There are a few things that you have to be careful of when parallelizing the loops. For starters, you increment colIndexPlusOne and colIndex in the inner loop. If you have multiple threads and a single variable for colIndexPlusOne and colIndex, then each thread will increment the variable and/or have race conditions. You can bypass that in several manners, either giving each thread a copy of the variable, or making the increment atomic or critical, or by removing the dependency of the variable altogether and calculating what it should be for each step of the loop on the fly.

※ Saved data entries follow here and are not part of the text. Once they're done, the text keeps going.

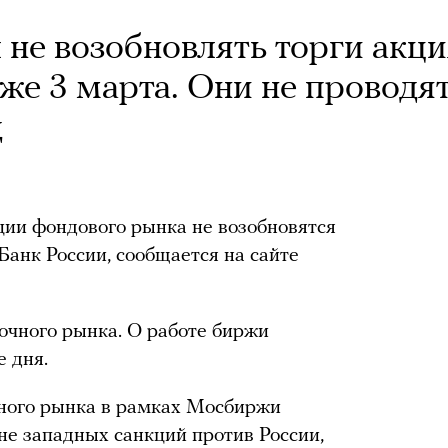
 не возобновлять торги акц
же 3 марта. Они не проводя
д
ции фондового рынка не возобновятся
Банк России, сообщается на сайте
рочного рынка. О работе биржи
е дня.
чного рынка в рамках Мосбиржи
не западных санкций против России,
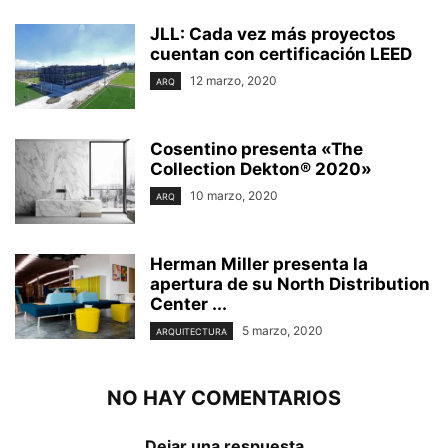
JLL: Cada vez más proyectos
cuentan con certificación LEED
12 marzo, 2020
ARQ
Cosentino presenta «The
Collection Dekton® 2020»
10 marzo, 2020
ARQ
Herman Miller presenta la
apertura de su North Distribution
Center ...
5 marzo, 2020
ARQUITECTURA
NO HAY COMENTARIOS
Dejar una respuesta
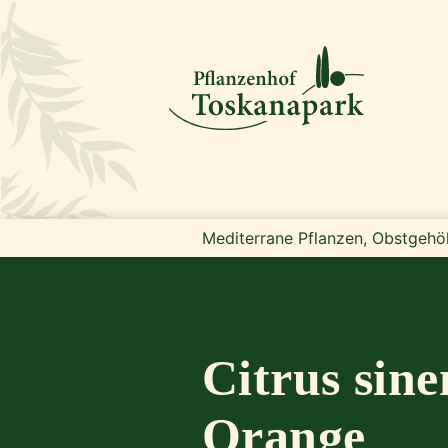
Mediterrane Pflanzen, Obstgehö
Citrus sine
Orange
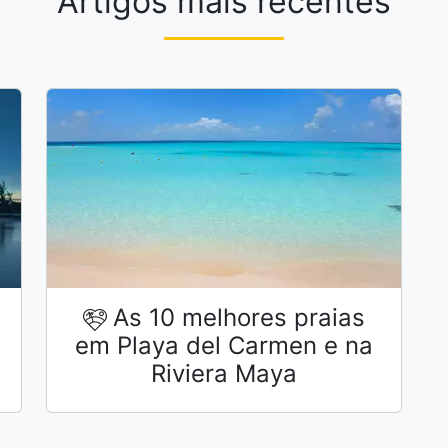
Artigos mais recentes
As 10 melhores praias
em Playa del Carmen e na
Riviera Maya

I would start with parallelizing the entire update function as such:
Test::update()
{
#pragma omp parallel
{
int colIndex = 0;
int colIndexPlusOne = colIndex + 1;
// DIRECTION_X (grid[0].size()), DIRECTION_Y (grid.size) are the size of the grid
#pragma omp for
for (int i = 0; i < DIRECTION_Y; i++)
{
int rowIndex = i;
int rowIndexPlusOne = rowIndex + 1;
// periodic boundary conditions
if (rowIndexPlusOne > DIRECTION_Y - 1)
rowIndexPlusOne = 0;
// The following could be done parallel!!!

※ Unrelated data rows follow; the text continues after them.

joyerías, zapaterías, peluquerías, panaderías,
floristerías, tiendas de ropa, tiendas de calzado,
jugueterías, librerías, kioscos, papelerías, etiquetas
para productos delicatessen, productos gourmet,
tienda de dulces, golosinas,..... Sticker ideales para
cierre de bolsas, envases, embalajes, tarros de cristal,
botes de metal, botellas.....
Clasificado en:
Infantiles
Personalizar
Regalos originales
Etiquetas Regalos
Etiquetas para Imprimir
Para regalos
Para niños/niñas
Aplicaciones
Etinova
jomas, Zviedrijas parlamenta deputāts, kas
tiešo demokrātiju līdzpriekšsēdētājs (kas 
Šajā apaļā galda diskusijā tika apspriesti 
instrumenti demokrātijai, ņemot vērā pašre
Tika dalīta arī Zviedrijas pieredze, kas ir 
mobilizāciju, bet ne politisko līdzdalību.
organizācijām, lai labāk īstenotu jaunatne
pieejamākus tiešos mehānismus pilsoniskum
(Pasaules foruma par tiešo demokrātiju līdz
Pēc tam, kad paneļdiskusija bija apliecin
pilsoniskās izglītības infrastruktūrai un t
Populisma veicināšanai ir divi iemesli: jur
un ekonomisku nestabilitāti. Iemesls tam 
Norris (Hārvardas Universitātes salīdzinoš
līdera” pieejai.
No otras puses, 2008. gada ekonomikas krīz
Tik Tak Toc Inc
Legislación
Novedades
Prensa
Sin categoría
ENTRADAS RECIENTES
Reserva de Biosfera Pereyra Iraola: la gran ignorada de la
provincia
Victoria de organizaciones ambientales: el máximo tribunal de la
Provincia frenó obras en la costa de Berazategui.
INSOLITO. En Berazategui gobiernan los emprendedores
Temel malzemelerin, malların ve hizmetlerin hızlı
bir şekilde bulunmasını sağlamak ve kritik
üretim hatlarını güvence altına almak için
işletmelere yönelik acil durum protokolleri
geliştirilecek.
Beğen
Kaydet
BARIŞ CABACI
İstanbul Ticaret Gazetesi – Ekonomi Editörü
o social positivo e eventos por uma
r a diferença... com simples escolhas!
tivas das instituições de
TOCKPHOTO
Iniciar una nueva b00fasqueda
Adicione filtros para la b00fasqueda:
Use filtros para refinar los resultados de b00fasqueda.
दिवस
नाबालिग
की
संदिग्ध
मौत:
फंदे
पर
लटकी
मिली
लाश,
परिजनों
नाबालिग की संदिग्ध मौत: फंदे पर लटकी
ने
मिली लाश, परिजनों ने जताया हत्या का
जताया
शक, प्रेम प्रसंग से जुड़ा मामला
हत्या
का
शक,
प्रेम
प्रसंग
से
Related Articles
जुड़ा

for (int j = 0; j < DIRECTION_X - 1; j++)
{
grid1.update_grid(rowIndex,colIndex,rowIndexPlusOne,colIndexPlusOne);
grid2.update_grid(rowIndex,colIndex,rowIndexPlusOne,colIndexPlusOne);
// The following two can be replaced by j and j+1...
colIndexPlusOne++;
colIndex++;
}
colIndex = 0;
colIndexPlusOne = 1;
// No longer needed:
// rowIndex++;
// rowIndexPlusOne++;
}
}
}
By placing #pragma omp parallel at the beginning, all the variables are local to each thread. Also, at the beginning of the i loop, I assigned rowIndex = i, as at least in the code shown, that is the case. The same could be done for the j loop and colIndex.